Griffin Management Award
In addition to the President's Achievement Award winners, two staff members were honored as recipients of the Donald Griffin '23 Management Award; Sal Rosario of the Office of Information Technology and Sue Winters of the University Center for Human Values. The award was established to honor Griffin — a 1923 alumnus who served as the longtime secretary and general secretary of Princeton's Alumni Council — through a gift from his son James, a 1955 alumnus; his granddaughter, Barbara Griffin Cole, a 1982 alumna; and her husband, Chris Cole, a 1981 alumnus. The award was instituted by the Office of Human Resources to recognize administrators who would like to develop their leadership and management skills. The winners receive a grant of up to $2,500 to participate in professional activities scheduled within the next year to provide new insights and perspectives, renew motivation and/or enhance skills applicable to their current responsibilities.
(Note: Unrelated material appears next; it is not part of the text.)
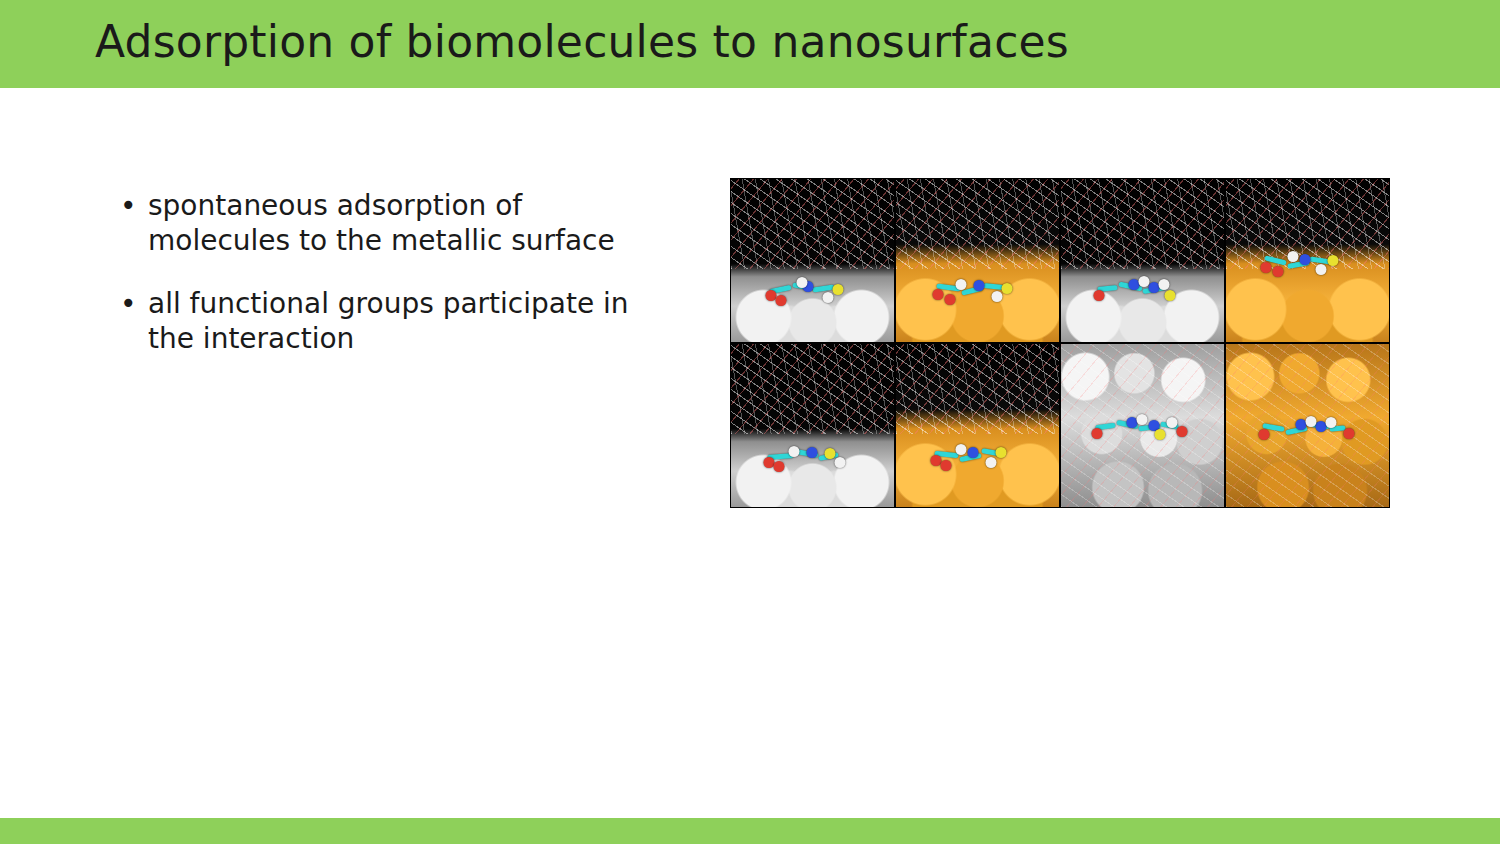Adsorption of biomolecules to nanosurfaces
spontaneous adsorption of molecules to the metallic surface
all functional groups participate in the interaction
Rosario has worked in the Office of Information Technology since 2006 and is the manager for technology consulting services. In his nomination, his supervisor, Nadine Stern, associate information officer for operations and planning, wrote, "Sal continually strives to develop professionally … demonstrated through his active participation and contribution to numerous higher education and IT organizations." In 2009, Rosario was nominated by OIT senior staff and selected to be a fellow of the Frye Leadership Institute, which is designed for rising leaders in higher education who work collaboratively to promote and initiate change on critical academic issues. Rosario will use the Griffin Award to attend a two-day seminar on leadership and decision-making in July at Harvard University.
Winters has been on the staff of the University Center for Human Values since 2006 and serves as administrative assistant. Director Charles Beitz, the Edward S. Sanford Professor of Politics, described Sue in his nomination as a "touchstone" for people affiliated with the center, particularly its faculty and graduate students. Since coming to the center, Winters has routinized many activities and helped to instill new business processes and streamline workflow. The Griffin Award will enable Winters to attend a two-part program later this year at Bucks County Community College, where she will obtain a certificate in project management credentialed by the Project Management Institute.